━━ RECORD SET ━━
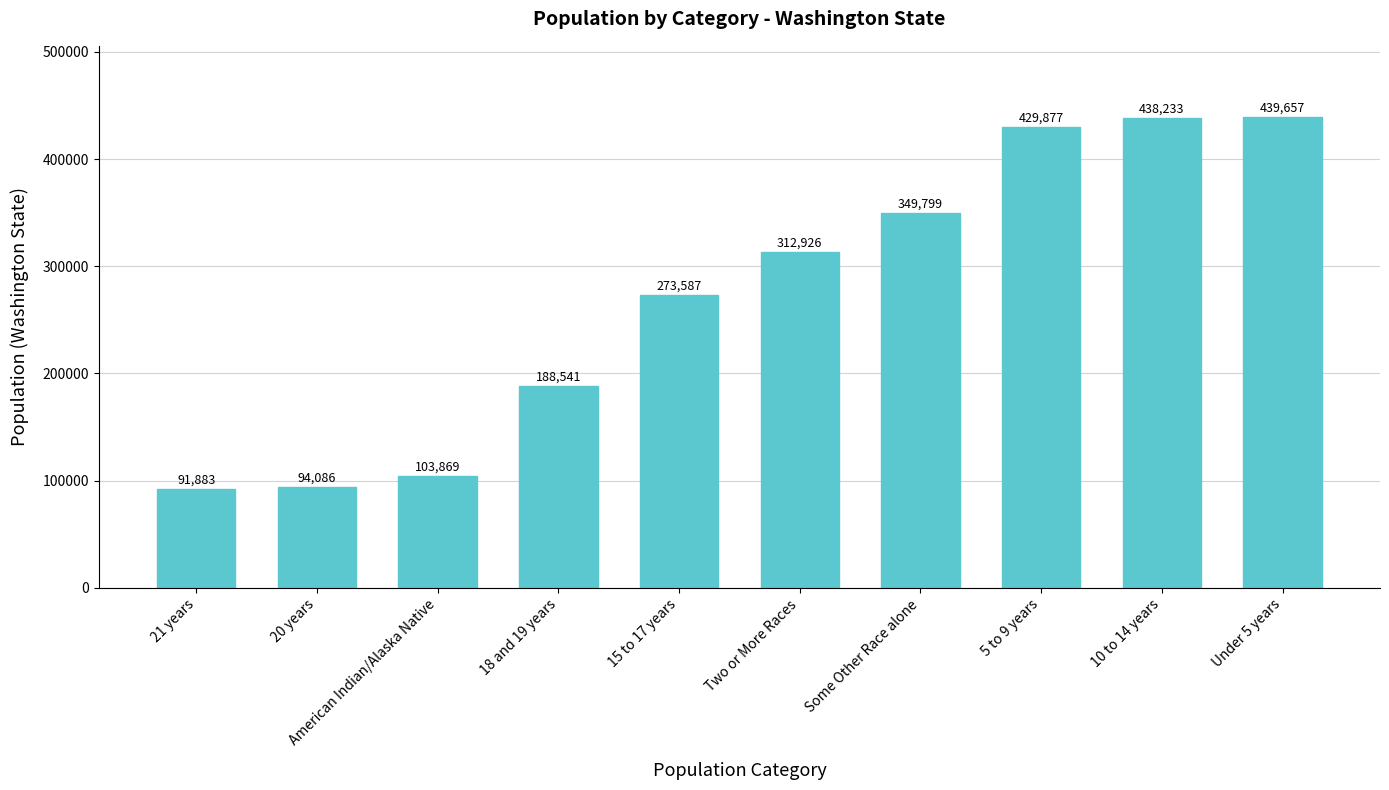

How many data points are less than 312926?

5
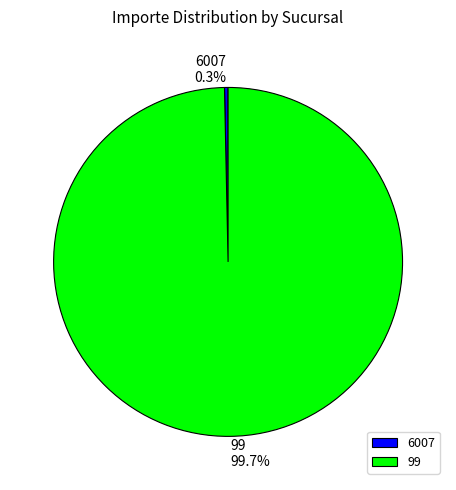

How many segments does this pie chart have?

2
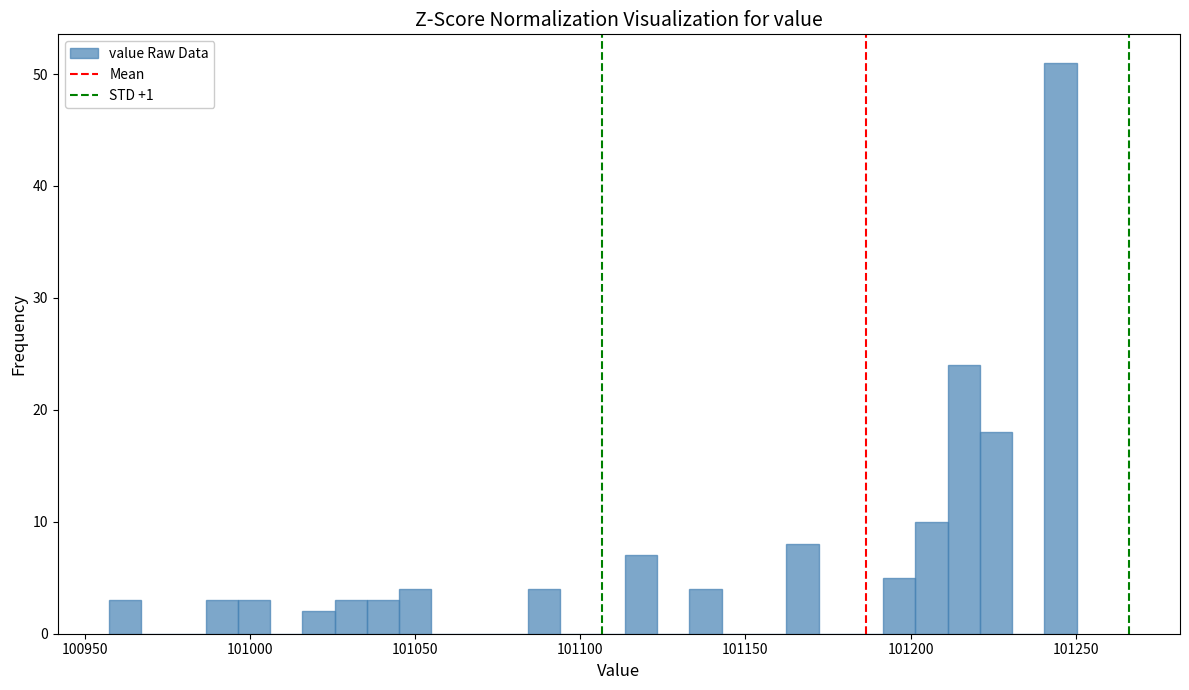

Around what value on the x-axis is the tallest bar? Give the approximate position of its centre, as read against the axis.

101245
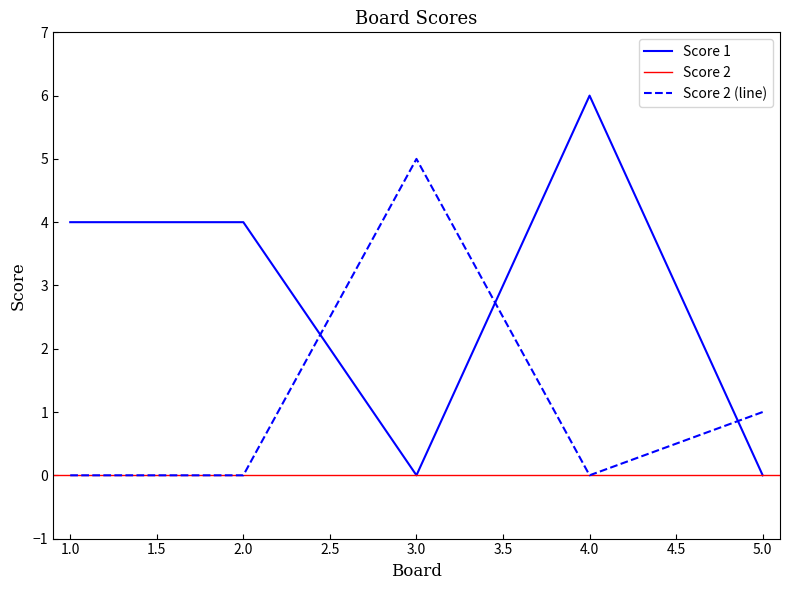

The value of Score 1 at 3.0 is 0. True or false?

True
━━━
WHAT YOU HAVE TO DO: Can you repeat the lines above word for word, leaving out the pictures?

COMPLETED TASK:
How many data points are less than 312926?

5

How many segments does this pie chart have?

2

Around what value on the x-axis is the tallest bar? Give the approximate position of its centre, as read against the axis.

101245

The value of Score 1 at 3.0 is 0. True or false?

True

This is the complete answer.